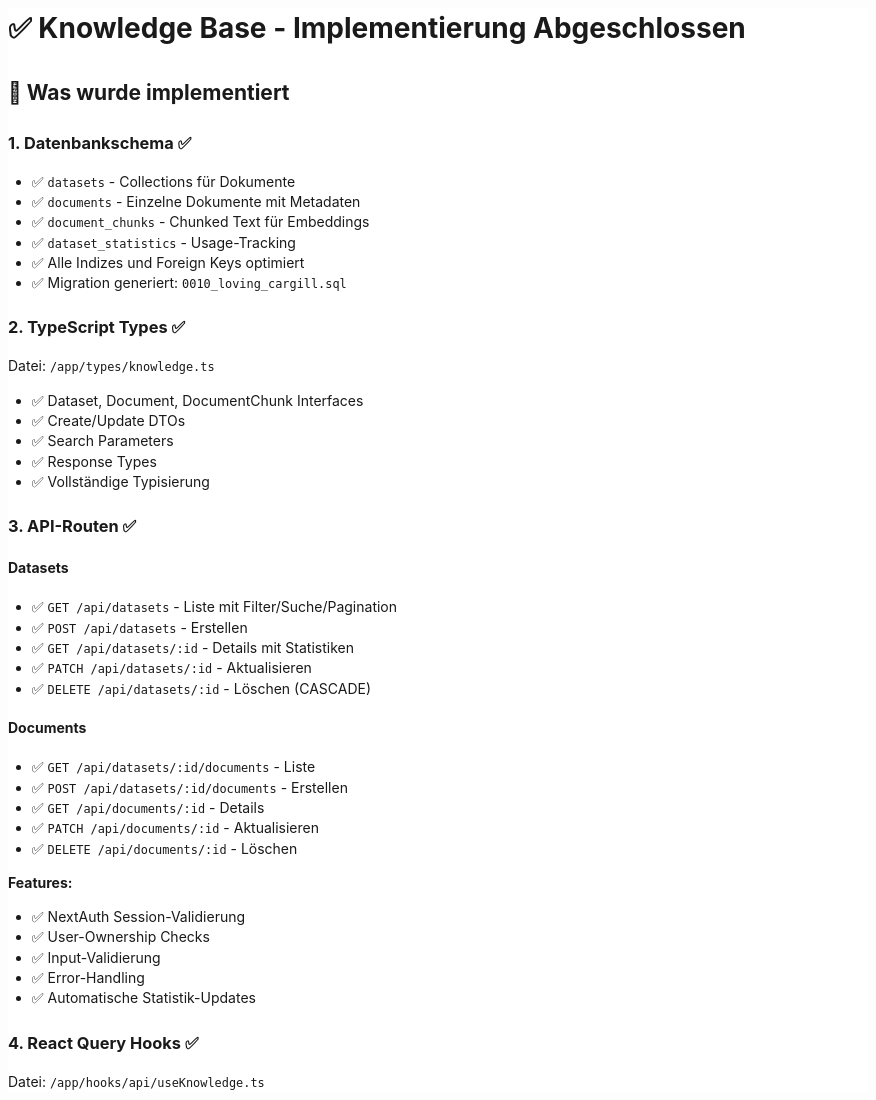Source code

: # ✅ Knowledge Base - Implementierung Abgeschlossen

## 🎉 Was wurde implementiert

### 1. **Datenbankschema** ✅

- ✅ `datasets` - Collections für Dokumente
- ✅ `documents` - Einzelne Dokumente mit Metadaten
- ✅ `document_chunks` - Chunked Text für Embeddings
- ✅ `dataset_statistics` - Usage-Tracking
- ✅ Alle Indizes und Foreign Keys optimiert
- ✅ Migration generiert: `0010_loving_cargill.sql`

### 2. **TypeScript Types** ✅

Datei: `/app/types/knowledge.ts`

- ✅ Dataset, Document, DocumentChunk Interfaces
- ✅ Create/Update DTOs
- ✅ Search Parameters
- ✅ Response Types
- ✅ Vollständige Typisierung

### 3. **API-Routen** ✅

#### Datasets

- ✅ `GET /api/datasets` - Liste mit Filter/Suche/Pagination
- ✅ `POST /api/datasets` - Erstellen
- ✅ `GET /api/datasets/:id` - Details mit Statistiken
- ✅ `PATCH /api/datasets/:id` - Aktualisieren
- ✅ `DELETE /api/datasets/:id` - Löschen (CASCADE)

#### Documents

- ✅ `GET /api/datasets/:id/documents` - Liste
- ✅ `POST /api/datasets/:id/documents` - Erstellen
- ✅ `GET /api/documents/:id` - Details
- ✅ `PATCH /api/documents/:id` - Aktualisieren
- ✅ `DELETE /api/documents/:id` - Löschen

**Features:**

- ✅ NextAuth Session-Validierung
- ✅ User-Ownership Checks
- ✅ Input-Validierung
- ✅ Error-Handling
- ✅ Automatische Statistik-Updates

### 4. **React Query Hooks** ✅

Datei: `/app/hooks/api/useKnowledge.ts`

WHAT IS NEEDED: Identify every line in the records that contains the string "Datei" and copy each such line in full. Case counts, so a line matches only if the capitalization is identical.

RESULT:
Datei: `/app/types/knowledge.ts`
Datei: `/app/hooks/api/useKnowledge.ts`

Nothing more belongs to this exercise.